Я услышал, как он вдохнул, потом выдохнул.
— Так где же чемодан теперь?
— Он в шкафчике на вокзале. А ключ от шкафчика лежит в конверте в почтовом ящике на Южном Бродвее. Ты получишь его завтра со второй доставкой. И прежде чем ты спросишь, я поступил так потому, что обещал Питерсону дать время скрыться.
— И где же он?
— Он отправился в круиз по Южной Америке.
— Очень смешно.
— За ним не стоит гоняться, Берни, — сказал я. — Не трать зря силы и не раздражайся больше, чем сейчас.
— А что насчёт Хендрикса?
— А что с ним?
— Я должен пригласить его немного поболтать.

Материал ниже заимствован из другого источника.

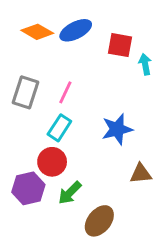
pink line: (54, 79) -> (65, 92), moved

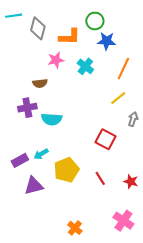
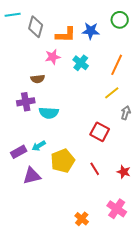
green circle: (95, 21) -> (120, 20), moved
blue star: (107, 41) -> (91, 31), moved
orange cross: (75, 228) -> (82, 219), moved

— А что вы ему предъявите? Наркотик не был доставлен — он у вас, или у вас будет, когда ключ от шкафчика упадет на твой коврик завтра в полдень. Нет ничего, что могло бы связать Хендрикса со всем этим.
Берни сделал еще одну глубокую затяжку. Никто не наслаждается сигаретой так, как человек, который, как предполагается, бросил курить.
— Ты отдаёшь себе отчёт, — сказал он, — что в результате всего этого, убиты четыре человека, включая, кстати, охранника Каннинга, — как его там?
— Бартлетт.
— Включая его — он умер сегодня днём.
— Очень жаль, — сказал я так, как будто это было правдой.
— Как бы то ни было, после всего этого беспредела и всех этих убийств я не выдвинул ни одного обвинения и не отправил в тюрьму ни одного подозреваемого.
— Вы можете проделать это со мной за то, что я заткнул Бартлетта, — сказал я, — если это вас порадует. Хотя это не так и много.
Берни вздохнул. Он был усталым человеком. Я хотел было предложить ему подумать об отставке, но не стал. Помолчав, он спросил:
— Ты смотришь бои, Марлоу?
— Ты имеешь ввиду, по телевизору?
— Да.
— Иногда.
— Сегодня вечером я как раз наверху смотрел один. Когда ты позвонил, Шугар Рэй вытирал пол Джоуи Максимом. Я только что услышал, прямо сейчас, оттуда, из моего укромного уголка, где у меня свой собственный телевизор, звук колокольчика и громкое приветствие. Это, вероятно, означает, что Джоуи на полу, истекает кровью и выплёвывает в полотенце сломанные зубы. Хотел бы я увидеть, как он падает в последний раз. Я ничего не имею против большого Джоуи — он статный парень и отважный боец. И держу пари, что он устроил настоящее шоу, прежде чем для него погас свет. Жаль только, что мне не довелось посмотреть бой до конца. Ты понимаешь, что я имею в виду?
— Прости, Берни, — сказал я. — Я ни за что на свете не стал бы отрывать тебя от удовольствия, но подумал, что ты захочешь узнать о Питерсоне и обо всём остальном.
— Ты прав, Марлоу. Я благодарен тебе за то, что ты рассказал мне о том, что произошло, я действительно благодарен. Только знаешь, как тебе лучше поступить сейчас? Хочешь знать, что можно сделать?